Meteora is an area in northern Greece which name translates literally to mean ‘suspended in the air’. The region is famous for the incredible monolith rock formations that dominate the dramatic, almost alien landscape, and is one of the most spectacular formations in the world. Even more impressive is that humans built monasteries on top of and into these huge rocks in the 13th century, in order to guarantee safety and eventually repeal attacks from the Ottoman Empire.
We were awestruck for three nights in a small town built directly underneath Meteora; Kastraki, and its close neighbour Kalambaka.
We arrived via train with OSE from Athens. Our return tickets were €28 each and the journey was scheduled to take 5.5 hours. We managed to get the correct train, despite no actual signs or information at all, and only arrived in Kalambaka about an hour late, after a lengthy train change in Trikala.
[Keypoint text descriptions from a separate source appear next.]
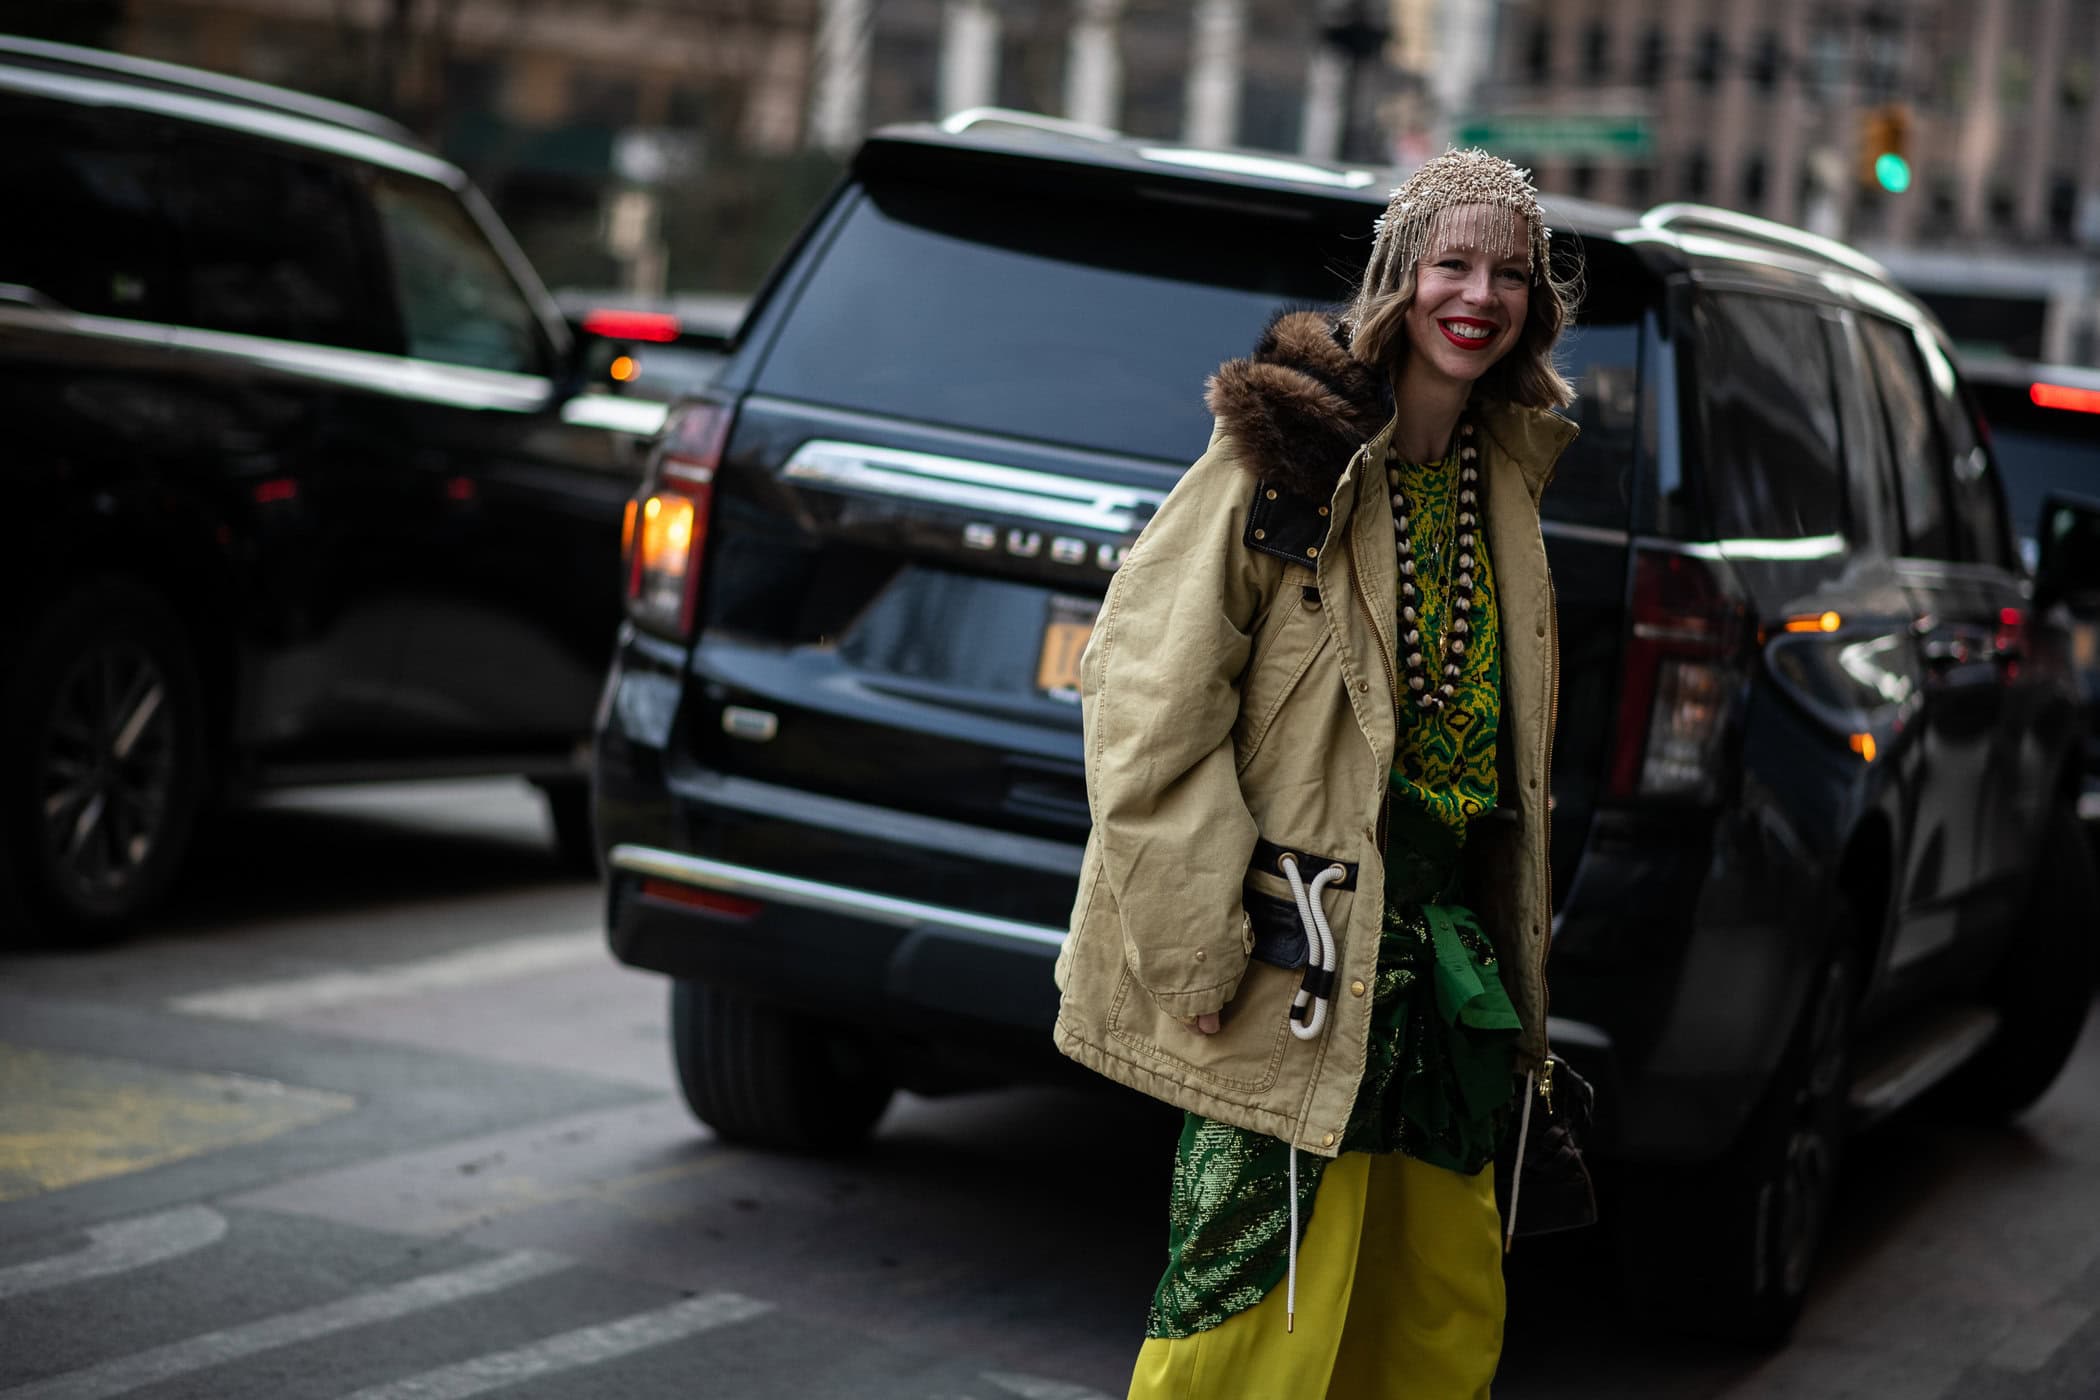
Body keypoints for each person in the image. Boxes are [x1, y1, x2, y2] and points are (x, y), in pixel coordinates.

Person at [1051, 149, 1580, 1399]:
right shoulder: (1284, 456)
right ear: (1400, 279)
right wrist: (1194, 945)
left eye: (1510, 272)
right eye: (1452, 262)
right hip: (1293, 963)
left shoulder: (1505, 474)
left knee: (1432, 1319)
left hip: (1447, 987)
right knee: (1244, 1331)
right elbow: (1142, 700)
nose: (1479, 294)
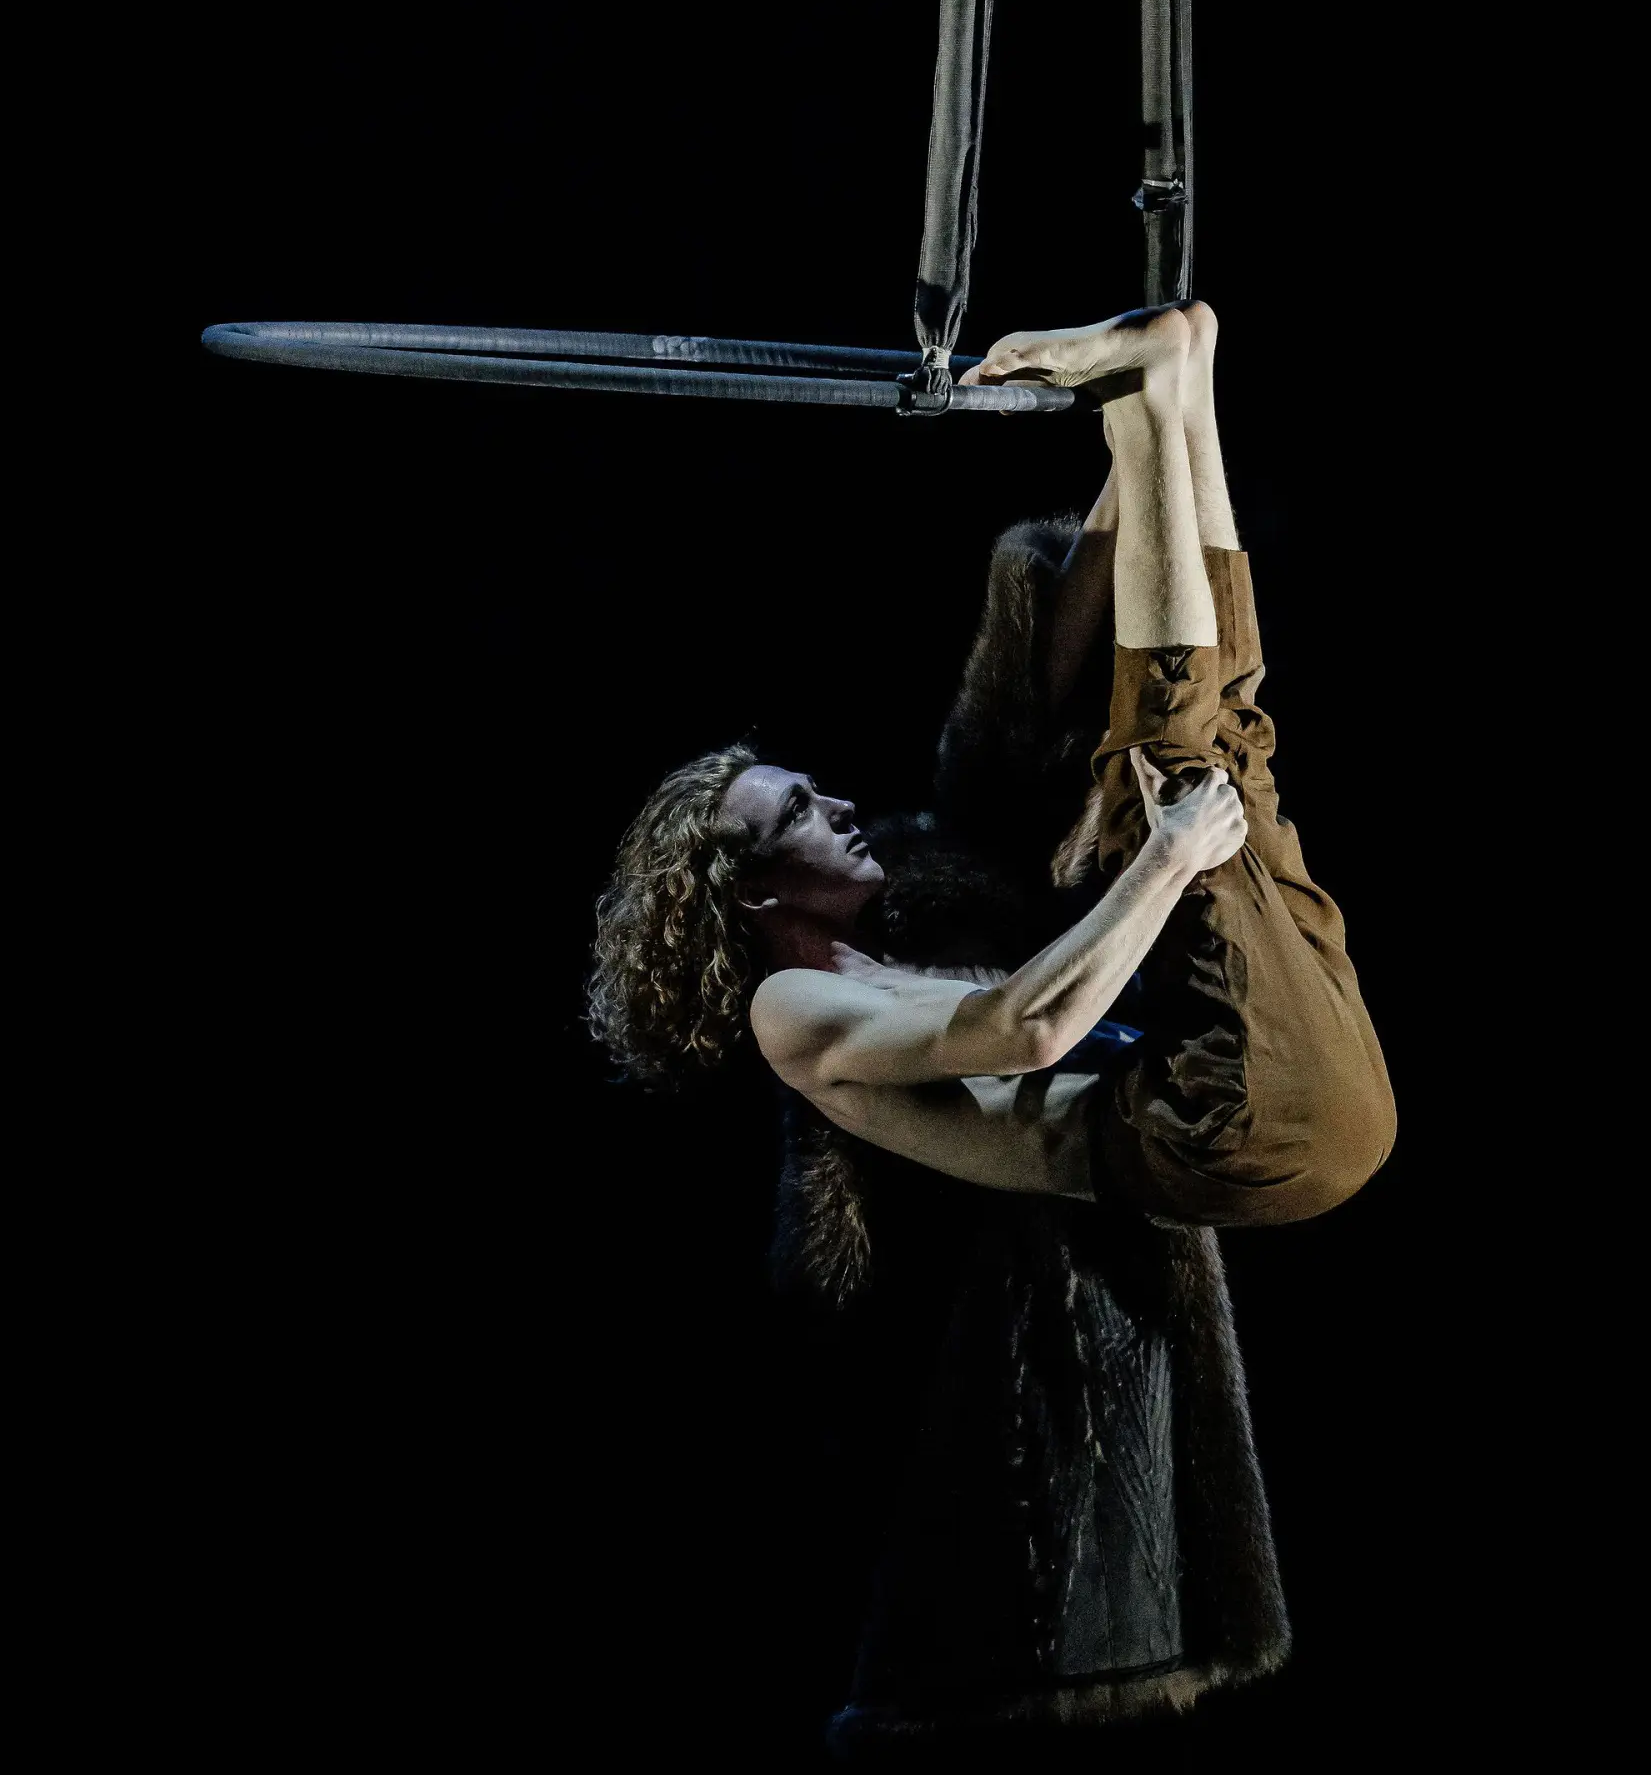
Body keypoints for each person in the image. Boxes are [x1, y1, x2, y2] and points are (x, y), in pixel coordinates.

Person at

We grabbed a taxi from Kalambaka station to our accommodation in Kastraki for €5. The trains are comfortable although the toilets were horrific; a common theme in Greece.
We were informed by our kind hosts in Athens that the return journey we paid for was actually cancelled due to a train strike. The strike meant we were forced to buy one-way bus tickets to Athens with KTEL, which cost an outrageous €31.50 each. It also meant we had no option to get a refund on our train tickets, since we had to leave Greece before the stations re-opened. That is if they offer refunds….who knows. The lack of information is another common theme.
There are frequent buses between Athens and Kalambaka, probably for an obscene amount of money, and the journey takes roughly the same time as the train. The buses are normal buses, neither great nor bad.
If we were to do it again, we would hire a car and drive. Transport in Greece is too flakey and unpredictable to rely on, and a rental car would have saved us time and money in hindsight.
From Thessaloniki there are all the same connections, but the journey is more like 2.5 hours.
Once you are in Meteora, getting around depends on how adventurous you want to be and how fit you are. We managed it walking, which is how I would recommend seeing the area. The hiking tracks that provide a perspective that the roads don’t, but mean long days up and down big hills. There are local buses but they aren’t frequent enough to be convenient. Driving means parking, and you also miss out on appreciating the full scale of the area. There are taxis available; from Kastraki to the best sunset point is about €7 one way.
Hint – If you are flexible with train departure times you could save around 50% on ticket prices.
Meteora is a popular place to visit, but the towns are very small. Thankfully the locals don’t take too much advantage of the isolation and prices are almost always fair. We stayed at San Giorgio Villa for €33 per night, which is the cheap end of the scale, and it had a shared kitchen where we could cook our own meals. We were based in Kastraki, which meant a 20 minute walk or a five minute taxi to Kalambaka, but we were right at the entrance to the Meteora hiking path and other tracks around the area.
There is a hostel in Kalambaka, although it is quite new. You can get dorm room beds from €11 per night at Hostel Greco. Otherwise you can find hostels in Trikala, which is about 30 minutes away.
Bnb’s, villas and hotels are all fairly similar, you can find a double room for between €30 and €90 per night, and almost all of them have amazing views of Meteora itself.
Meteora is all about mountains and monasteries. That’s why people go there and that’s where you will likely spend your time. Before you travel, check Visit Meteora, for all the info you need about hiking trails and monastery opening days/hours, as they change depending on season and mood.
There are six functioning monasteries that cost €3 each to visit and many ruined monasteries dotted around the area. Some people visit them all, but after visiting four from the outside and paying entry for two, we felt we had seen what they were about; churches, museums and souvenir shops. They are worth a look though, if only for the precariousness of their perches. We spent a full day hiking up from Kastraki, visiting monasteries and hiking back down, then we caught a taxi back up to watch the sun set over the mountains.
The following day we spent hiking the lesser travelled paths around the bottom of the rock formations: visiting the hermitages, churches and ruins. There’s easily enough to see that you’ll want two full days in the area at least, but I wouldn’t spend more than three days unless you have a car to explore the surrounding towns.
We self-catered, eating our breakfasts at home and packing lunches. There are food and water trucks parked at some of the monasteries, but I wouldn’t rely on them to keep you going. For restaurants in the area I can recommend Paramithi in Kalambaka; a meal for two people including wine might cost between €15 – €30 depending on how thirsty you are. Definitely try the local spirit ‘Tsipouro’, which is similar to Raki and Ouzo, and for €1 per glass it’s great stuff.
Hint – In Greece it’s common to just sit down at a restaurant and wait for someone to come and say hello, they will know you have arrived and will bring over water. Also look for the places that serve food included in the price of a drink, it’s a great way to have a snack and taste the local food.